Romanian government says the country’s first-ever conviction for Holocaust denial sends a “strong message.”

By Yakir Benzion, United With Israel

A former Romanian intelligence officer was sentenced to 13 months in prison in the first use of Romania’s law against Holocaust denial, Arutz-7 reported Friday.

A court in Bucharest earlier this month convicted Vasile Zarnescu, 74, a former colonel who worked for the SRI Romanian Intelligence Service, for writing online articles describing the Holocaust as a “fraud.”

Zarnescu’s history of Holocaust denial also includes a book he published in 2016 titled “The Holocaust – the Devil’s Bogeyman – Extortion in the Name of ‘Holocaust Money,’” in which he called the murder of six million Jews by the Nazis “the greatest fraud in the history of the universe.”

During World War 2, between 280,000 and 380,000 Romanian and Ukrainian Jews and 11,000 Roma were murdered in Romania by the Nazis and their Romanian collaborators.

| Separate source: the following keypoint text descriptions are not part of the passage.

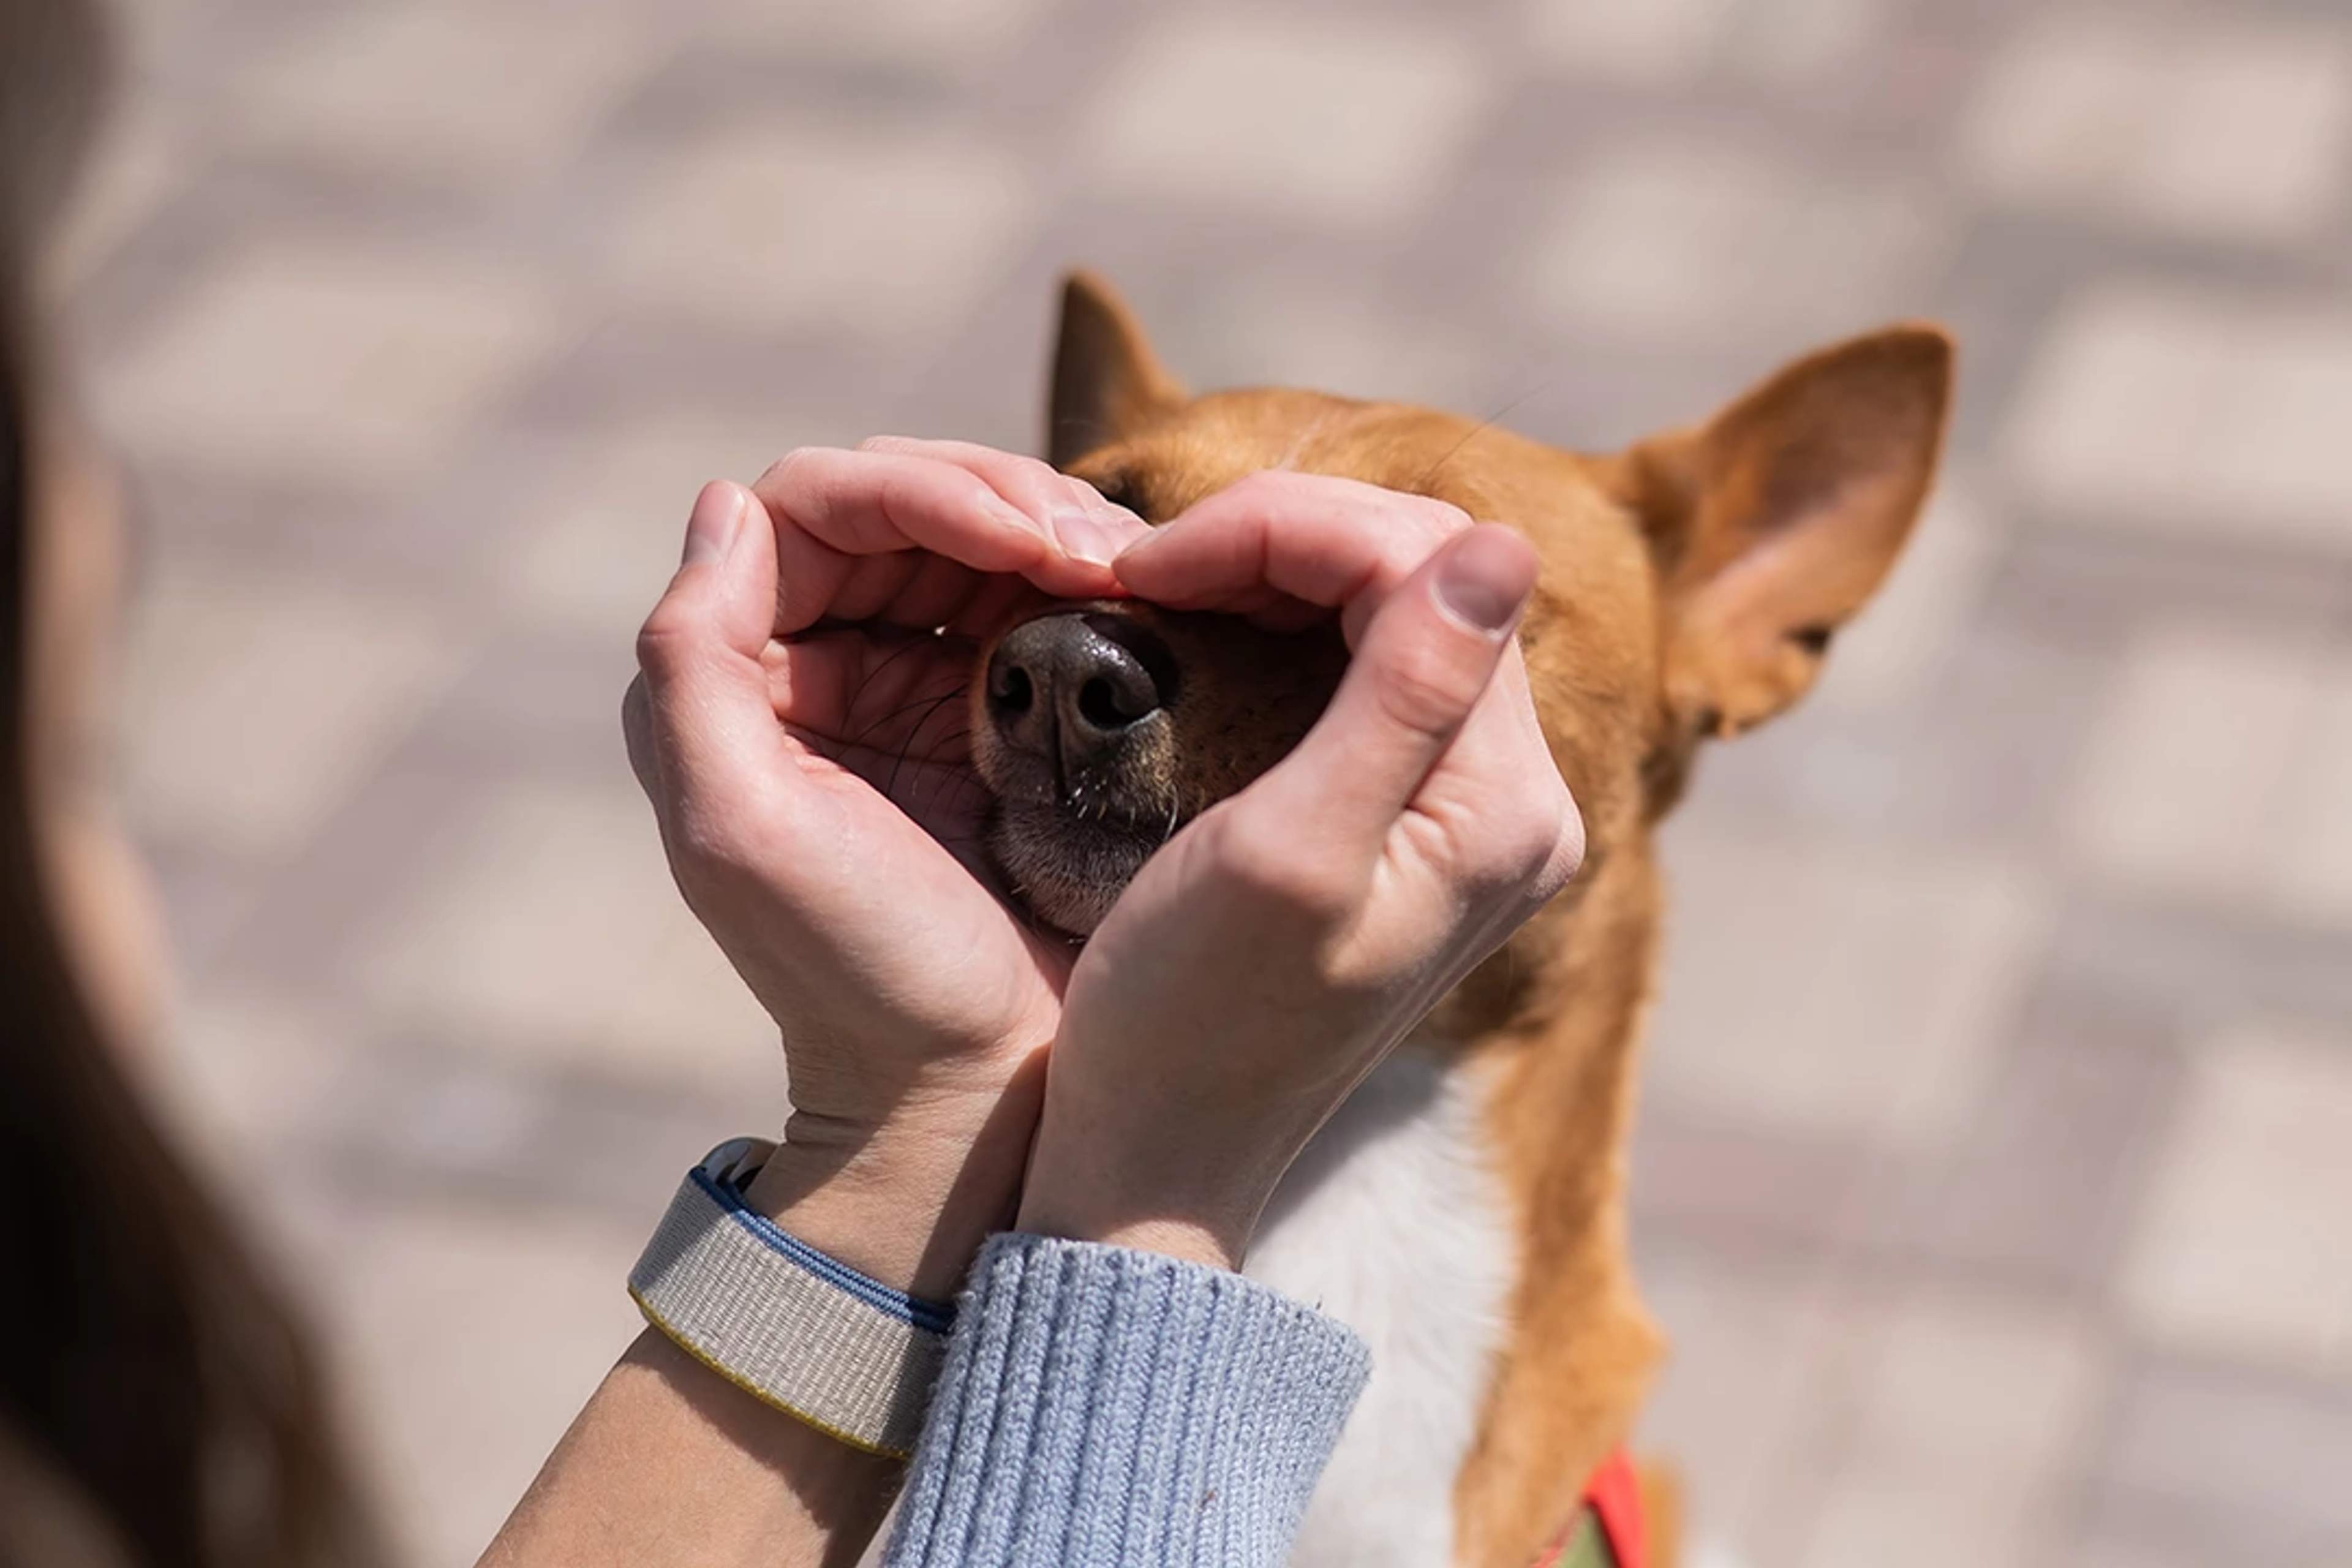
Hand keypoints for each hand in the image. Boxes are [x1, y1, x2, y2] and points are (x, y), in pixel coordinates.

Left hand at [624, 439, 1146, 1295]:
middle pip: (896, 503)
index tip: (1019, 543)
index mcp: (740, 682)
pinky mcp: (999, 716)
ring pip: (972, 534)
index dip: (913, 492)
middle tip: (1091, 547)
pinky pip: (1036, 599)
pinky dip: (1085, 577)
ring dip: (1049, 524)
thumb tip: (726, 504)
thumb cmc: (859, 976)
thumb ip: (696, 665)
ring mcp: (914, 686)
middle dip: (995, 497)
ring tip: (1123, 567)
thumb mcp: (741, 830)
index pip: (808, 509)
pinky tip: (1134, 597)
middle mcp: (819, 664)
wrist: (975, 1093)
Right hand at [1015, 474, 1584, 1269]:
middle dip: (1285, 535)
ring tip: (1165, 583)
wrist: (1159, 1159)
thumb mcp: (1292, 851)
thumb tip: (1506, 540)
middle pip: (1428, 574)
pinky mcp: (1416, 826)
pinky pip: (1373, 667)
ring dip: (1283, 569)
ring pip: (1400, 608)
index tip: (1152, 561)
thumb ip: (1407, 693)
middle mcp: (1520, 802)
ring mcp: (1470, 814)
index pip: (1428, 567)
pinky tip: (1208, 625)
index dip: (1288, 528)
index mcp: (1506, 806)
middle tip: (1148, 563)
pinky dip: (1289, 622)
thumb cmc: (1194, 1021)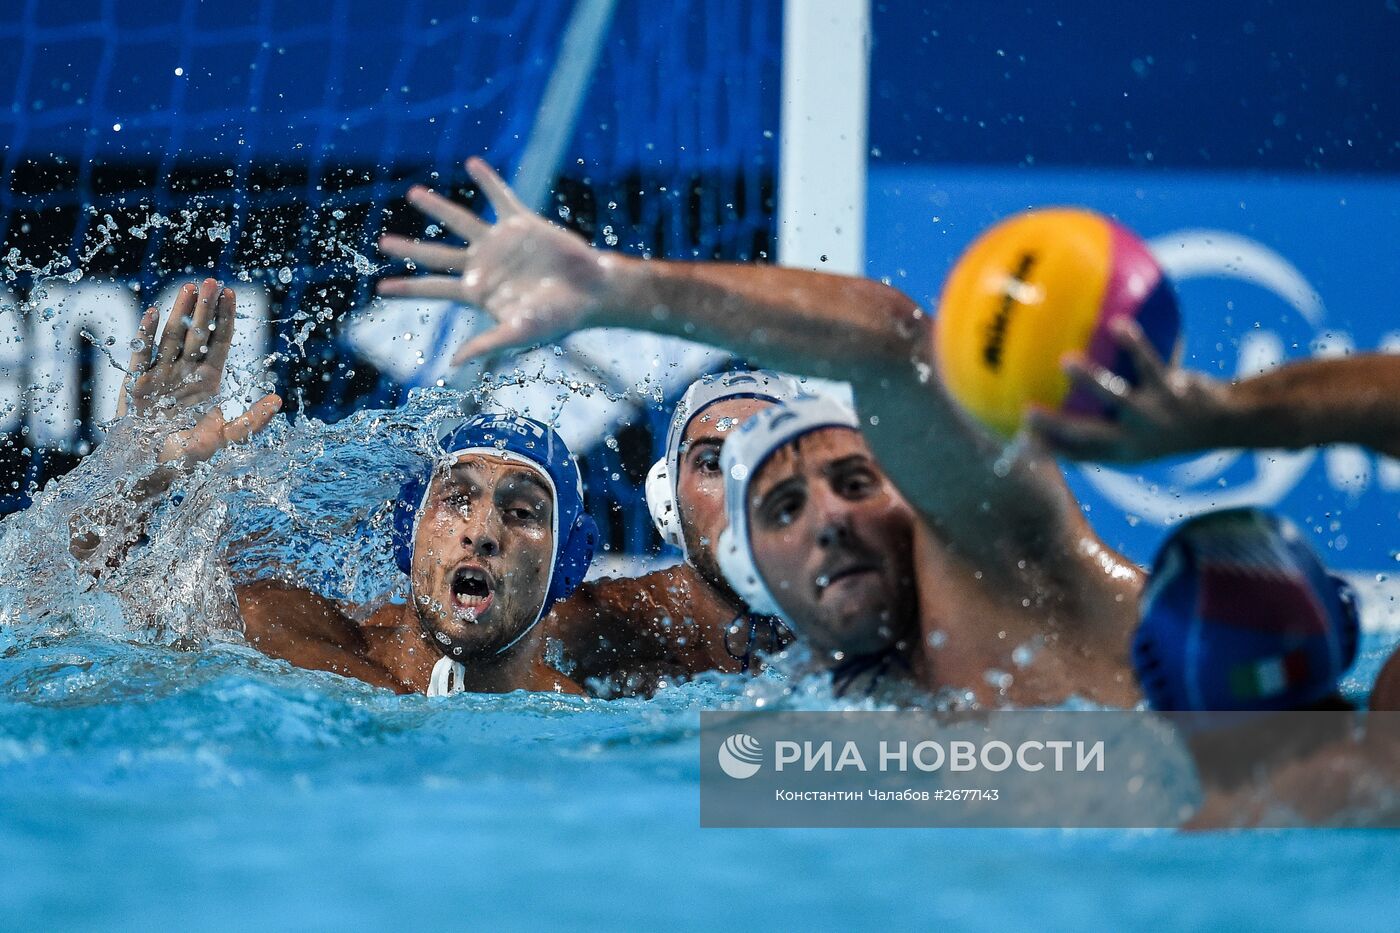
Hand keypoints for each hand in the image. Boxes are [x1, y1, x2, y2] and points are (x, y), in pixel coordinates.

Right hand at [119, 278, 280, 467]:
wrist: (152, 469)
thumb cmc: (190, 456)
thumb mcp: (226, 439)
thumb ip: (251, 421)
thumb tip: (278, 401)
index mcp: (209, 382)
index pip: (219, 343)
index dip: (224, 318)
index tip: (230, 293)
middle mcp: (185, 374)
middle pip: (197, 334)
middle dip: (205, 308)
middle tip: (211, 280)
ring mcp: (161, 376)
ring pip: (172, 337)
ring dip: (179, 313)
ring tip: (188, 287)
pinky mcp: (137, 384)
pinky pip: (142, 354)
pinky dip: (146, 335)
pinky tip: (153, 313)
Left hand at [376, 157, 613, 365]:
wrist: (592, 292)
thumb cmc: (559, 318)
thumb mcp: (521, 333)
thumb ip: (488, 344)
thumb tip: (453, 363)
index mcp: (479, 292)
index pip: (434, 289)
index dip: (407, 288)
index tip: (381, 289)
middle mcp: (484, 265)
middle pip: (437, 255)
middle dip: (410, 249)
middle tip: (382, 242)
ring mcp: (501, 243)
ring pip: (460, 222)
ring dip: (437, 208)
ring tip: (413, 193)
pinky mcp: (522, 225)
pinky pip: (501, 197)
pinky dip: (487, 181)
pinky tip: (473, 164)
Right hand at [1026, 319, 1232, 462]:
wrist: (1228, 423)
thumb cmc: (1173, 422)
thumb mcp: (1142, 430)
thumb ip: (1106, 415)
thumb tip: (1066, 379)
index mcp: (1120, 452)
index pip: (1076, 456)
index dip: (1046, 450)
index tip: (1018, 439)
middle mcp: (1134, 440)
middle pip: (1085, 436)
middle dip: (1055, 426)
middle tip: (1026, 411)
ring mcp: (1154, 416)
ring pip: (1115, 399)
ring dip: (1090, 381)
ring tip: (1066, 362)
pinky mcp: (1173, 392)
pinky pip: (1148, 363)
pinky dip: (1133, 345)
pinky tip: (1118, 325)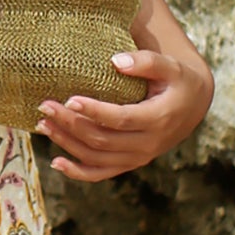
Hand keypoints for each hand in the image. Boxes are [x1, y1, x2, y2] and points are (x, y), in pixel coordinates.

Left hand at [34, 49, 213, 181]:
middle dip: (71, 124)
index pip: (121, 119)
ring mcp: (139, 157)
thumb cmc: (177, 81)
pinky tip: (56, 162)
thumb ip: (147, 61)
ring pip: (97, 158)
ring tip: (42, 125)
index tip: (69, 99)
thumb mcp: (171, 66)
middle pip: (102, 139)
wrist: (192, 105)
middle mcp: (148, 144)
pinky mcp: (130, 162)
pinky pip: (102, 173)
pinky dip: (78, 172)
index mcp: (158, 119)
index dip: (94, 111)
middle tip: (44, 106)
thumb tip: (116, 61)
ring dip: (68, 144)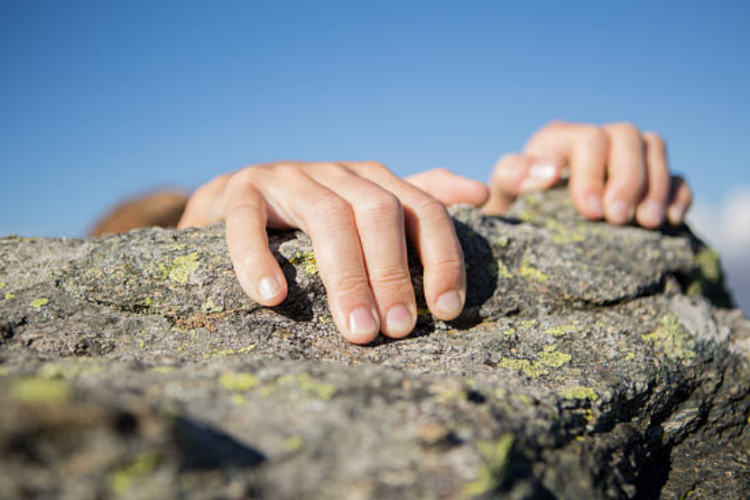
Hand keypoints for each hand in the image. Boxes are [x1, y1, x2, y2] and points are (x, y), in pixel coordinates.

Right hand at [178, 162, 488, 343]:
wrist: (235, 198)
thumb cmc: (312, 218)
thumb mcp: (370, 208)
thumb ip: (419, 202)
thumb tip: (480, 195)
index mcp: (376, 181)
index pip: (425, 211)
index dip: (442, 258)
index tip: (446, 311)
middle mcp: (338, 173)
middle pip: (380, 213)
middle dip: (394, 273)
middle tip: (397, 329)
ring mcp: (289, 177)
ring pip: (327, 217)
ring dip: (347, 277)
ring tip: (358, 330)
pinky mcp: (241, 189)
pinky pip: (248, 221)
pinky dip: (259, 257)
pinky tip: (273, 297)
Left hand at [482, 121, 692, 227]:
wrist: (526, 230)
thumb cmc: (513, 210)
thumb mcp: (502, 194)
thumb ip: (512, 176)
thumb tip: (548, 169)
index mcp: (559, 139)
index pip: (588, 139)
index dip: (593, 173)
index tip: (590, 212)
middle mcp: (597, 140)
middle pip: (627, 137)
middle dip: (628, 179)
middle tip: (619, 219)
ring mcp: (625, 157)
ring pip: (654, 147)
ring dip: (657, 185)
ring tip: (648, 223)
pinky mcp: (648, 180)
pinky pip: (676, 174)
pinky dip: (679, 193)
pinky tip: (672, 221)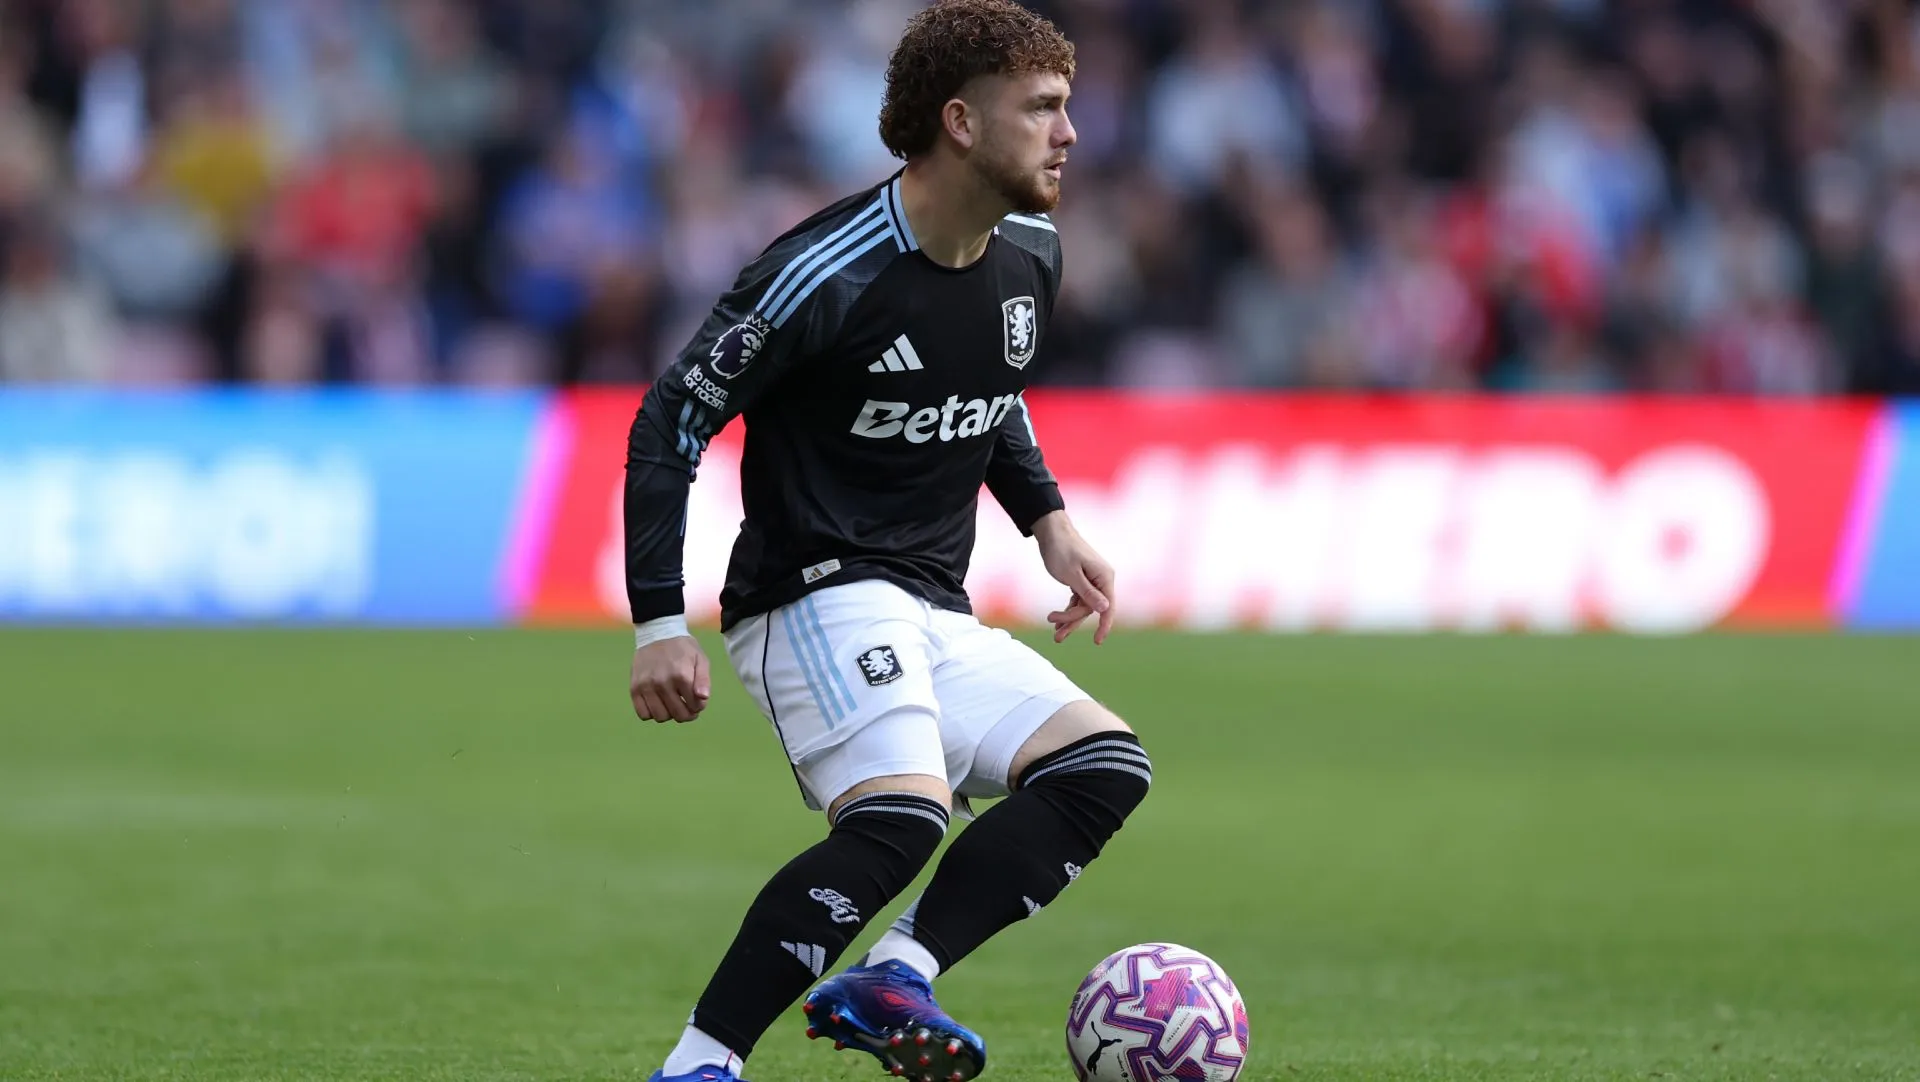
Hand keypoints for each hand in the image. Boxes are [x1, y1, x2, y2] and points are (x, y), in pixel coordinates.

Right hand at [630, 636, 711, 722]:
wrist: (657, 633)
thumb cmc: (682, 648)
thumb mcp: (700, 659)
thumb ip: (704, 680)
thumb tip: (703, 699)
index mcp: (681, 675)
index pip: (695, 706)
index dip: (699, 706)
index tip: (697, 699)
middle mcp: (662, 682)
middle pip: (678, 715)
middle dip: (687, 714)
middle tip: (687, 706)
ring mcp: (646, 686)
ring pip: (661, 717)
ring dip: (669, 714)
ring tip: (672, 703)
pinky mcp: (634, 688)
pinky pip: (643, 714)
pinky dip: (652, 713)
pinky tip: (658, 703)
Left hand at [1033, 510, 1114, 644]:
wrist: (1051, 532)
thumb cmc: (1061, 550)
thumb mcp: (1072, 574)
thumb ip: (1088, 593)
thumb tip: (1106, 609)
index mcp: (1104, 577)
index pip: (1108, 606)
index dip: (1104, 625)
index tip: (1098, 641)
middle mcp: (1101, 579)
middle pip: (1091, 608)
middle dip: (1073, 621)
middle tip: (1056, 633)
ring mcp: (1092, 580)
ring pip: (1083, 606)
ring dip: (1069, 619)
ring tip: (1055, 634)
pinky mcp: (1081, 580)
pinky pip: (1077, 600)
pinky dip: (1068, 610)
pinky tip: (1057, 621)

“It is the first conviction for Holocaust denial and it is a strong message from the legal system, one that shows significant progress,” said Alexandru Muraru, the special Romanian government envoy in charge of fighting anti-Semitism and xenophobia.

“The case is interesting because we are not talking about just anyone, but about a former member of the SRI,” Muraru told the AFP news agency.

Romania was allied with Hitler for most of the war. Holocaust denial got major coverage after then-Romanian President Ion Iliescu and one of his ministers minimized the Holocaust in 2003 and officially declared that no genocide had occurred in Romania.

In response to the international outrage at his comments, Iliescu set up an international committee of historians headed by Nobel Peace Prize laureate Elie Wiesel, himself a Romanian Holocaust survivor, the report said.

That committee helped expose Romania’s active part in the Holocaust that had been suppressed during decades of communist rule. Few Romanians were aware of Romania’s complicity.

In 2015, Romania passed a new law that criminalizes Holocaust denial with a punishment of up to three years in prison.